Subversion sucks, get over it

The defacto standard for open source version control systems has been Subversion for the last several years. While CVS is still in use some places, Subversion is miles ahead. While Subversion has served many people well, it has some failings that make it inappropriate for several project classes. The most important of these are open source projects. This post is going to look at why Subversion sucks for open source projects. I'll look at how these arguments also apply to internal business source code management in a future post.

The primary problem with Subversion is the centralized repository. This manifests itself in several ways. Firstly, you must have operations level access to create a new project repository. Secondly, you must have commit access to touch the history of a project. Thirdly, developers are dependent on the project infrastructure to contribute. There are probably more, but today I'll talk about these.

Creating new Subversion project repositories

Creating a new Subversion repository requires access to the svn-admin command on the box running a project's subversion repositories. This means access (possibly indirect) to a shell account. This raises the bar quite high to be able to create new repositories. This might not seem like a big deal. There's even an ugly hack pattern to work around it. Instead of creating new repositories, organizations put everything in the same Subversion repository. An example of this anti-pattern can be seen in the ASF Subversion repository. This is plain bad design.
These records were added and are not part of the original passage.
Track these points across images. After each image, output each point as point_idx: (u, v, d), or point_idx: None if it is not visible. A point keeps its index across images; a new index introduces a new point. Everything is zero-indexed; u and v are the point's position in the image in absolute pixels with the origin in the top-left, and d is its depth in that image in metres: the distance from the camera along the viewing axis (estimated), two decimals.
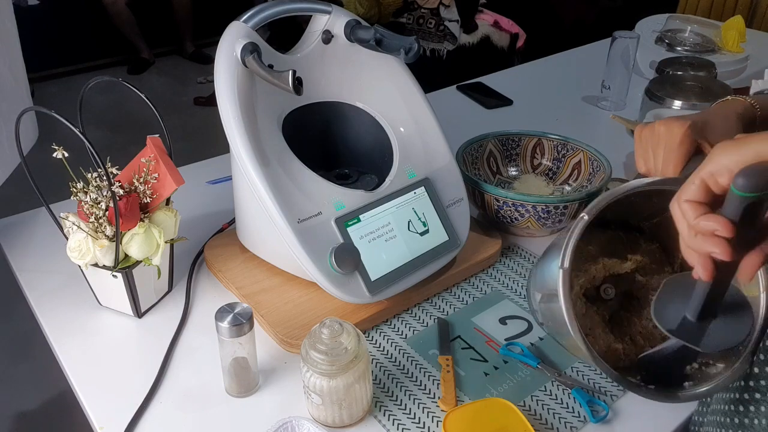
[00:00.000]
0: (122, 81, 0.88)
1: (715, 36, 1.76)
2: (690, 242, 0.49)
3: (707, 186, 0.48)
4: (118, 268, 0.81)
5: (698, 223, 0.47)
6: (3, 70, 1.05)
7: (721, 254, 0.47)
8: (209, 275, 0.96)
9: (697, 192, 0.48)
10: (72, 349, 0.83)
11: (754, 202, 0.45)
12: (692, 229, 0.48)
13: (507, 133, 1.14)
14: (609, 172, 1.01)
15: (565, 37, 2.29)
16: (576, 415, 0.75)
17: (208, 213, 1.07)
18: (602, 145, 1.09)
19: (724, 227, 0.46)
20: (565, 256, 0.65)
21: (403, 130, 0.94)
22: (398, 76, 0.94)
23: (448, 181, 0.94)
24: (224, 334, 0.72)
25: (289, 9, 0.86)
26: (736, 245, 0.47)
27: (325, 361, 0.68)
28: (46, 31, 3.62)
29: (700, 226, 0.47)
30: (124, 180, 0.84)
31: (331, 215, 0.82)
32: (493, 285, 0.95)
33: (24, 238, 1.03)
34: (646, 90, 1.41)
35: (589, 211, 0.66)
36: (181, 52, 4.15)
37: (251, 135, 0.80)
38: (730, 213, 0.46)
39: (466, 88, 1.59)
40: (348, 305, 0.85)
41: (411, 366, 0.81)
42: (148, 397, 0.76)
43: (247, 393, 0.77)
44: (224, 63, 0.80)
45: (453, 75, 1.77)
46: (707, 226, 0.47)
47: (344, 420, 0.73)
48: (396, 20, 2.70)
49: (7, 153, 1.04)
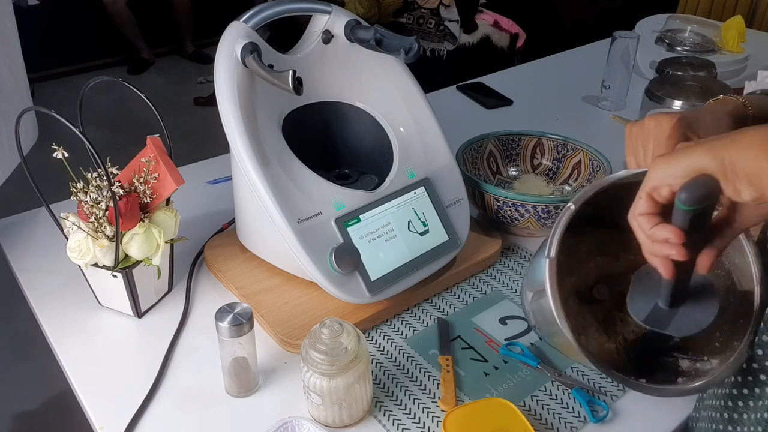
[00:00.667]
0: (122, 81, 0.88)
1: (715, 36, 1.76)
2: (649, 249, 0.55)
3: (654, 198, 0.53)
4: (118, 268, 0.81)
5: (653, 233, 0.53)
6: (3, 70, 1.05)
7: (677, 256, 0.52)
8: (209, 275, 0.96)
9: (645, 205, 0.53)
10: (72, 349, 0.83)
11: (699, 212, 0.50)
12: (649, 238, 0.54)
13: (507, 133, 1.14)
14: (609, 172, 1.01)
15: (565, 37, 2.29)
16: (576, 415, 0.75)
17: (208, 213, 1.07)
18: (602, 145, 1.09)
19: (674, 235, 0.51)
20: (552, 245, 0.65)
21: (403, 130, 0.94)
22: (398, 76, 0.94)
23: (448, 181, 0.94)
24: (224, 334, 0.72)
25: (289, 9, 0.86)
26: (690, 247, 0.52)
27: (325, 361, 0.68)
28: (46, 31, 3.62)
29: (655, 236, 0.53)
30: (124, 180, 0.84)
31: (331, 215, 0.82)
32: (493, 285, 0.95)
33: (24, 238, 1.03)
34: (646, 90, 1.41)
35: (576, 201, 0.66)
36: (181, 52, 4.15)
37: (251, 135, 0.80)
38: (679, 223, 0.51)
39: (466, 88, 1.59)
40: (348, 305, 0.85)
41: (411, 366, 0.81)
42: (148, 397, 0.76)
43: (247, 393, 0.77)
44: (224, 63, 0.80)
45: (453, 75, 1.77)
46: (661, 236, 0.52)
47: (344, 420, 0.73)
48: (396, 20, 2.70)
49: (7, 153, 1.04)
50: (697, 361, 0.68)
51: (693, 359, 0.68)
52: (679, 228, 0.51)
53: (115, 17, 3.79)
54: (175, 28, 4.08)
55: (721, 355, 0.65)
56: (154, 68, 4.03)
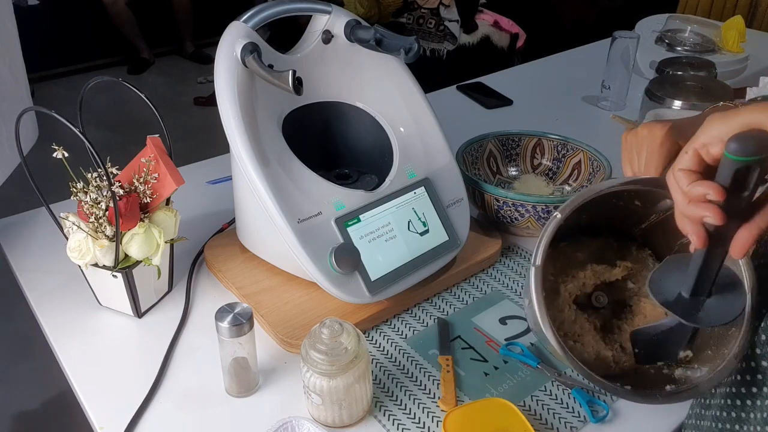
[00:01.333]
0: (122, 81, 0.88)
1: (715, 36, 1.76)
2: (684, 209, 0.51)
3: (700, 156, 0.50)
4: (118, 268, 0.81)
5: (690, 189, 0.49)
6: (3, 70, 1.05)
7: (712, 218, 0.48)
8: (209, 275, 0.96)
9: (690, 161, 0.50)
10: (72, 349, 0.83)
11: (745, 168, 0.47)
12: (685, 195, 0.50)
13: (507, 133, 1.14)
14: (609, 172, 1.01)
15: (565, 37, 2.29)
16: (576, 415, 0.75)
17: (208, 213, 1.07)
18: (602, 145, 1.09)
19: (715, 191, 0.48)
20: (537, 254, 0.65)
21: (403, 130, 0.94)
22: (398, 76, 0.94)
23: (448, 181, 0.94)
24: (224, 334, 0.72)
25: (289, 9, 0.86)
26: (729, 213, 0.48)
27: (325, 361, 0.68)
28: (46, 31, 3.62)
29: (692, 192, 0.49)
30: (124, 180, 0.84)
31: (331, 215, 0.82)
32: (493, 285, 0.95)
33: (24, 238, 1.03)
34: (646, 90, 1.41)
35: (563, 210, 0.66)
36: (181, 52, 4.15)
37: (251, 135, 0.80)
38: (722, 178, 0.48)
39: (466, 88, 1.59)
40: (348, 305, 0.85)
41: (411, 366, 0.81)
42: (148, 397, 0.76)
43: (247, 393, 0.77)
44: (224, 63, 0.81)
45: (453, 75, 1.77)
46: (699, 191, 0.49)
47: (344, 420, 0.73)
48: (396, 20, 2.70)
49: (7, 153, 1.04)
50: (689, 369, 0.67)
51: (686, 366, 0.68)
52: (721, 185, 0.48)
53: (115, 17, 3.79)
54: (175, 28, 4.08)
55: (711, 363, 0.65)
56: (154, 68, 4.03)
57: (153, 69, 4.03)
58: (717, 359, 0.64)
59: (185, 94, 3.67)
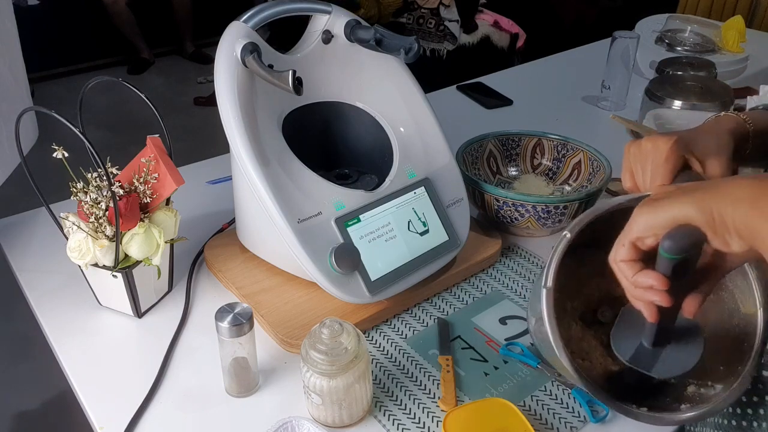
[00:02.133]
0: (122, 81, 0.88)
1: (715, 36, 1.76)
2: (633, 293, 0.54)
3: (636, 246, 0.52)
4: (118, 268, 0.81)
5: (636, 280, 0.52)
6: (3, 70, 1.05)
7: (660, 302, 0.52)
8: (209, 275, 0.96)
9: (628, 253, 0.53)
10: (72, 349, 0.83)
11: (683, 260, 0.50)
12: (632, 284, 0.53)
13: (507, 133, 1.14)
14: (609, 172, 1.01)
15: (565, 37, 2.29)
16: (576, 415, 0.75)
17: (208, 213, 1.07)
18: (602, 145, 1.09)
19: (658, 282, 0.51)
20: (548, 275, 0.64)
21: (403, 130, 0.94)
22: (398, 76, 0.94)
23: (448, 181, 0.94)
24: (224, 334, 0.72)
25: (289, 9, 0.86)
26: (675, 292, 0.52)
27: (325, 361, 0.68)
28: (46, 31, 3.62)
29: (638, 282, 0.52)
30: (124, 180, 0.84)
31: (331, 215, 0.82)
32: (493, 285, 0.95)
33: (24, 238, 1.03)
34: (646, 90, 1.41)
35: (572, 229, 0.65)
36: (181, 52, 4.15)
37: (251, 135, 0.80)
38: (663, 270, 0.51)
39: (466, 88, 1.59)
40: (348, 305, 0.85)
41: (411, 366, 0.81)
42: (148, 397, 0.76)
43: (247, 393, 0.77)
44: (224, 63, 0.81)
45: (453, 75, 1.77)
46: (645, 282, 0.52)
47: (344, 420, 0.73)
48: (396, 20, 2.70)
49: (7, 153, 1.04)
50: (702, 387, 0.66)
51: (698, 384, 0.67)
52: (663, 275, 0.51)
53: (115, 17, 3.80)
54: (175, 28, 4.09)
55: (725, 380, 0.64)
56: (154, 68, 4.04)
57: (153, 69, 4.03)
58: (731, 376, 0.63)
59: (185, 94, 3.67)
Navigating through these massive repositories is a pain, dealing with commit access becomes a much more vast security issue and the structure of the trunk/tags/branches pattern is broken.

Touching project history

Touching project history might seem like a holy right that should be reserved vetted people, but this is wrong. Users, not project leads, are the final deciders of code value. Political differences in a project should not impact what code is finally distributed. Maintaining patches out of tree violates the fundamental premise of source code management systems; That source code management should be automated, and not done by hand. Source code management systems that encourage out of tree maintainers to abandon source code management are therefore very problematic.

The other assumption is that an official project contributor is always more qualified than a non-contributor has been shown to be false several times. In fact, it's a central premise in the free software movement, the open source community's Right To Fork and the basis of any free market paradigm. Relying on a source code management system that has a centrally controlled access list therefore runs fundamentally counter to ideals that contribute to software quality. This doesn't imply that Subversion leads to worse software, or that it isn't reconcilable to these ideals through clever workarounds, but the dissonance is there and needs to be addressed.

Dependence on infrastructure

The third disadvantage of a central repository is that the lack of local history means one relies on infrastructure availability for source code management. There are primarily two situations where this is important: when the infrastructures fail or when they are unavailable. Infrastructure failure can happen if a server goes down, if a local internet connection fails or a host of other events that affect access to the central repository. Being able to continue to perform source code management under these conditions is important, because infrastructure failure will happen. For open source projects this is important because time is the most valuable asset a developer can contribute.

Other than infrastructure failure, developers are often able to code in places where infrastructure simply isn't available. Internet access is growing more and more ubiquitous, but there are still places to code that don't have access. Whether it's on an airplane, train, in a car or at a cafe without wifi, there are times when project infrastructure simply isn't available and as previously mentioned, time is the most valuable asset of an open source project.

The alternative: Distributed source code management

My distributed source code management system of choice is Git, but that doesn't mean it's right for you. The popular choices these days are Git, Mercurial and Bazaar. There are others, with tradeoffs of their own.

While distributed source code management systems don't solve how to create central project repositories, they make repository creation trivial. This is a big deal. It means that you can start an experimental project with full source code management without polluting the namespace of central repository. Instead of using the stupid One Big Repository anti-pattern, repositories are cheap things that can be created and destroyed on demand. Some work must be done to make central repository hosting easier, which has given rise to services like GitHub, BitBucket (Mercurial) and Launchpad (Bazaar). These are great ways to trivially host open source projects. Since they're offered as free services to open source projects, the need to maintain any repository oriented infrastructure simply melts away.

The way distributed source code management systems deal with commit access is ingenius. Since anyone can create history, but a project lead still owns their repository, the project lead can pick and choose history elements rather than digging through patchesets. Instead of sending a patch over email, someone can maintain a fully revisioned repository and send individual commits. This reduces the load for both contributor and project lead, as well as supporting the old commit access structure.

Distributed version control systems give people the ability to maintain a full project history along with patchsets out of tree as the default mode of operation. The issue of touching history simply goes away.

Since these distributed systems give full repository access locally, the dependence on infrastructure falls away, allowing people to continue to work during infrastructure failures or in areas without access to infrastructure and sync their changes back when they finally become available again.

There are other advantages of these systems over Subversion, but these are the ones related to the core assumption of centrally hosted revision control versus locally hosted revision systems.

The business end of things

So far the assumption has focused on open source projects, but almost all these points apply in some fashion to the business case as well. The cases are more varied and not necessarily as clear, but they are all there. I'll look at these issues in a future post.